* _Selected text_:
<<<<
The same can be argued for The Substance. Yes, the male gaze frames women as objects of desire, but what happens when the object looks back? Fargeat doesn’t allow her characters the chance to explore this, which leaves both Sue and Elisabeth running in place for most of the film. By the end of the second act, we’re no closer to understanding either character than we were at the start. There’s no real connection between the two selves, either. It would be fair to interpret this as Elisabeth’s inability to recognize herself in Sue and Sue’s disgust with her older body, leaving her desperate to separate herself entirely from a vessel she sees as worthless and imperfect. But Fargeat makes no attempt to examine her characters closer than that, to dig deep and give us a reason why Elisabeth is clinging to her fame and youth so violently. There’s something missing at the heart of The Substance.
Demi Moore’s casting at least gives the film a metatexual layer worth exploring. A former member of the iconic 80s Brat Pack, Moore is painfully familar with how isolating and brutal being in the public eye can be. Over the years, the Ghost actress has survived severe scrutiny over her looks, her relationships, and her career choices. In 2021, she faced intense backlash after walking the catwalk at Haute Couture Fashion Week in Paris, sparking rumors that she had undergone plastic surgery. Now 58, Moore’s fraught relationship with the media over the course of her career lends itself well to The Substance. But her performance alone is captivating enough. While the film itself is anything but subtle, Moore’s performance is mostly grounded and nuanced.
>>>>
* _Dataset excerpts_:
<<<<
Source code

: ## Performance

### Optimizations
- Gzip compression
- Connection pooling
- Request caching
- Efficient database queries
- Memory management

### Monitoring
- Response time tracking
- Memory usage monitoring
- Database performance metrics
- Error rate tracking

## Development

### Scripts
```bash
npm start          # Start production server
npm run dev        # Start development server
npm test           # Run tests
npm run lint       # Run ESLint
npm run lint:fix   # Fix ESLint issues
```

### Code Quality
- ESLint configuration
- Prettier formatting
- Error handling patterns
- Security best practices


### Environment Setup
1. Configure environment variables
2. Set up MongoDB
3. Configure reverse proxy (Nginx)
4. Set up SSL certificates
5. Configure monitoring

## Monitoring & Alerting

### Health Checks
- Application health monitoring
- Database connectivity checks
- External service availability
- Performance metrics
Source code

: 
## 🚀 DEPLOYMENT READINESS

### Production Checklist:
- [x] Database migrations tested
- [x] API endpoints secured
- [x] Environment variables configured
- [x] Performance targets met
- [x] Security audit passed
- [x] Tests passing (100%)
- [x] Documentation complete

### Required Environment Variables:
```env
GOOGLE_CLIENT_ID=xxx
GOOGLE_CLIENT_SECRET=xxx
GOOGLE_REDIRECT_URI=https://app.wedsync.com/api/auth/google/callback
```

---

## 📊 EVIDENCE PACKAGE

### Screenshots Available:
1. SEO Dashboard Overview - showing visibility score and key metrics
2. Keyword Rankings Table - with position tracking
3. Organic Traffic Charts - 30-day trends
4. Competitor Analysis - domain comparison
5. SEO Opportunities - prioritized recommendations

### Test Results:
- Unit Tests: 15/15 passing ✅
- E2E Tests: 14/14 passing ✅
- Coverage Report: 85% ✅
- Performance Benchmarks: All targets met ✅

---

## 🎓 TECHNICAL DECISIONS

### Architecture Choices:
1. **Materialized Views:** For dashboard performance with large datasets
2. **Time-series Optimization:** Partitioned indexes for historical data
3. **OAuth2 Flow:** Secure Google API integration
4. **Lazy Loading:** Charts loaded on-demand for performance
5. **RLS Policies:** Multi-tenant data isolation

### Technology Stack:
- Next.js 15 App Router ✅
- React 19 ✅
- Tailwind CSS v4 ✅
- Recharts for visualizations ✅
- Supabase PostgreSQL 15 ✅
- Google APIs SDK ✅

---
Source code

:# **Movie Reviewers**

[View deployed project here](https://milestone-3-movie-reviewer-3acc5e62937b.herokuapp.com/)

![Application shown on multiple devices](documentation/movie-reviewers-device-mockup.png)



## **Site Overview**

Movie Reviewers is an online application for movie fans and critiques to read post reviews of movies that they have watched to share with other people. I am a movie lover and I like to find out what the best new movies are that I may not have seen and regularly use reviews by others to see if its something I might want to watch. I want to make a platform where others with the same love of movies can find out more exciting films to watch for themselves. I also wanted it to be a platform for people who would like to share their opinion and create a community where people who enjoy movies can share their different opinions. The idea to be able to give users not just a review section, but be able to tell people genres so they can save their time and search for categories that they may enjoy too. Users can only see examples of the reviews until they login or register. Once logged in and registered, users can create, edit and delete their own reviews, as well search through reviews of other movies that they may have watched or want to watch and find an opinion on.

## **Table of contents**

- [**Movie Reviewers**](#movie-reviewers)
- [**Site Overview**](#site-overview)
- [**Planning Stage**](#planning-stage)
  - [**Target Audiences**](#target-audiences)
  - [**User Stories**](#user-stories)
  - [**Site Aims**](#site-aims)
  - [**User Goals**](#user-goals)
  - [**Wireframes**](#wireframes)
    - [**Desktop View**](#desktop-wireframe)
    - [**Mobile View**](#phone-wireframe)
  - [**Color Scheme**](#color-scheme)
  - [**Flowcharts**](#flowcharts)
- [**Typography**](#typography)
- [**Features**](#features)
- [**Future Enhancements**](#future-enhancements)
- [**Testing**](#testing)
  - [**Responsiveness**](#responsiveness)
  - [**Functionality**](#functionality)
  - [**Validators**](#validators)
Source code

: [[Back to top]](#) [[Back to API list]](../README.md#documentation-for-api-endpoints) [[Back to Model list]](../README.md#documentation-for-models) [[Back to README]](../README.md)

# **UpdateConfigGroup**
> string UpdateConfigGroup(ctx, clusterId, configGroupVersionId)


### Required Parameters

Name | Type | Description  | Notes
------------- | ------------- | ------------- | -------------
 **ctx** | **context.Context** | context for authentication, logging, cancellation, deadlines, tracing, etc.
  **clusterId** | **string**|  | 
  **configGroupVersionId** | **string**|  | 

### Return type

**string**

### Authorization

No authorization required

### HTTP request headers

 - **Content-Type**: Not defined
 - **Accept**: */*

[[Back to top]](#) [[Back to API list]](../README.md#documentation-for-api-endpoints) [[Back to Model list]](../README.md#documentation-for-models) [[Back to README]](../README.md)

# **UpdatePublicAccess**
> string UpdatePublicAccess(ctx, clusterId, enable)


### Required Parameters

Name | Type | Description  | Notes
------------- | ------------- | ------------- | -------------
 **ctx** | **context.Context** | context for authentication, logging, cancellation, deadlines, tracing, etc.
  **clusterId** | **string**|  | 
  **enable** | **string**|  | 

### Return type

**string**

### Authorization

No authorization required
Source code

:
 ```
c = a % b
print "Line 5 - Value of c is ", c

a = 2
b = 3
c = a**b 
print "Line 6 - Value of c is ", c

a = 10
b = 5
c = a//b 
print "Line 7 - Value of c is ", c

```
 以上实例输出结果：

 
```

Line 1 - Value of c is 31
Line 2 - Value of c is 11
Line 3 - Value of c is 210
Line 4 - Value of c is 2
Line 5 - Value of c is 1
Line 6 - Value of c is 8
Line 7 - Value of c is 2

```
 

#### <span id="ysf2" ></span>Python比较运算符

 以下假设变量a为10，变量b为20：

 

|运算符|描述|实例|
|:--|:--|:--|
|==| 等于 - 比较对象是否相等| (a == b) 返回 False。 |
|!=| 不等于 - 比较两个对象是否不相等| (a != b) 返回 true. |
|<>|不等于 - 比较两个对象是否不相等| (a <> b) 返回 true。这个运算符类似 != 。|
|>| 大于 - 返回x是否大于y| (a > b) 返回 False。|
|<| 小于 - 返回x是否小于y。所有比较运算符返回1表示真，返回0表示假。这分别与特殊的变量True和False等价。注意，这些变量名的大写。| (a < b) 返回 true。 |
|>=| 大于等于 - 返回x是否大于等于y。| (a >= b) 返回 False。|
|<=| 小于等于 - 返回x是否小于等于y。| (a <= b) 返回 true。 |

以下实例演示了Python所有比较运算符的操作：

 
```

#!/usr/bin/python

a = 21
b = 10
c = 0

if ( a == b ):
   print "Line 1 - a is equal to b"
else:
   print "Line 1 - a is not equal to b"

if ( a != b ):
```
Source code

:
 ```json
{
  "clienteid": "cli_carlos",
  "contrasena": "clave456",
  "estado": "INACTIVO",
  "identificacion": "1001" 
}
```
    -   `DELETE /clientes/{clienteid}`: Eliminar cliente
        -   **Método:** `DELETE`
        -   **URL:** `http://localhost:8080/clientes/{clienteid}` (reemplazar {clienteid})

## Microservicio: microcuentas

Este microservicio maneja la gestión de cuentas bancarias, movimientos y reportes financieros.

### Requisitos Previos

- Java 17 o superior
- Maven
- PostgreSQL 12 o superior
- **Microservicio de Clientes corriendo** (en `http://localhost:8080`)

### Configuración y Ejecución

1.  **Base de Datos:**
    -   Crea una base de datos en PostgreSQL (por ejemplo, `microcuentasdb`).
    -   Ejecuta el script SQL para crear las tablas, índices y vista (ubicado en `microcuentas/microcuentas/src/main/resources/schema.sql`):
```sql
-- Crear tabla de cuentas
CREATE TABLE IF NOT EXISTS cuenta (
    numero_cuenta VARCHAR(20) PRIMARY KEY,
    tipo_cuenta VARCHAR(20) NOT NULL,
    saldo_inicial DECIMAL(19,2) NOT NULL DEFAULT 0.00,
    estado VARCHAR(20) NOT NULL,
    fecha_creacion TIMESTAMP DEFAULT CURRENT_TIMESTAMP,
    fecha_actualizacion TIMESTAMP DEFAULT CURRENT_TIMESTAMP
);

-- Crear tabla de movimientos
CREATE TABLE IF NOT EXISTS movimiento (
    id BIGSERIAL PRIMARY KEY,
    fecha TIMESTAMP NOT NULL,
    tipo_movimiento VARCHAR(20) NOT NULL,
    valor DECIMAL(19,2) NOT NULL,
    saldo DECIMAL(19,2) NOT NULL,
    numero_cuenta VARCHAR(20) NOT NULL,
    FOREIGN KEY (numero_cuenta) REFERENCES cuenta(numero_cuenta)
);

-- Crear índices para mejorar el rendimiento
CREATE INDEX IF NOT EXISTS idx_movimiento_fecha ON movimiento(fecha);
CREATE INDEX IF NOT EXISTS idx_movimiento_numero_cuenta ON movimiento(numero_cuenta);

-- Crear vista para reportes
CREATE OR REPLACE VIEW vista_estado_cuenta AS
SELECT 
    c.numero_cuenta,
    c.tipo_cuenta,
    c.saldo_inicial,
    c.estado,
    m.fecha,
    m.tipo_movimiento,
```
>>>>
* _List of tasks_:
**A)** Reproduce the review of The Substance between "The same can" and "of The Substance.", inclusive, swapping "Fargeat" for "the director".
**B)** Answer these questions from the review of The Substance:
(i) By the end of which act are we no closer to understanding either character than at the start?
(ii) What group was Demi Moore formerly a member of?
(iii) At what event did Moore walk the catwalk in 2021?
**C)** Write the next part of the review of The Substance.
The records have no connection to the review of The Substance.

* _Answers to the problems_:
**A)**
The same can be argued for The Substance. Yes, the male gaze frames women as objects of desire, but what happens when the object looks back? the director doesn’t allow her characters the chance to explore this, which leaves both Sue and Elisabeth running in place for most of the film. By the end of the second act, we’re no closer to understanding either character than we were at the start. There’s no real connection between the two selves, either. It would be fair to interpret this as Elisabeth’s inability to recognize herself in Sue and Sue’s disgust with her older body, leaving her desperate to separate herself entirely from a vessel she sees as worthless and imperfect. But the director makes no attempt to examine her characters closer than that, to dig deep and give us a reason why Elisabeth is clinging to her fame and youth so violently. There’s something missing at the heart of The Substance.

**B)**
(i) The second act.
(ii) The iconic 80s Brat Pack.
(iii) Haute Couture Fashion Week in Paris.

**C)**
One of highlights of the film comes when Elisabeth is getting ready to go out on a date and keeps running back to look in the mirror. She fixes her dress, adjusts her makeup. But still, she can’t escape from Sue, who lies naked and perfect just a few feet away. Her sadness and anger is palpable and searing as she finally breaks and begins to claw at her face. Despite Moore’s ability to get us to care about Elisabeth, the film itself is almost cruel and indifferent towards her. It is obvious Elisabeth’s transformation is a manifestation of the way she views herself and her fears of getting older. But Fargeat isn’t interested in examining the root cause of that fear and, instead, opts to use Elisabeth’s disordered eating as fodder for the grotesque without ever looking inward.
Spearheaded by a career-best performance from its star, The Substance is certainly a feast for the eyes and ears, but its narrative inconsistencies make it difficult to parse exactly what the film is trying to say about the complex and messy relationship women have with their bodies.
Score: 21/24
Give the sound department their Oscars now.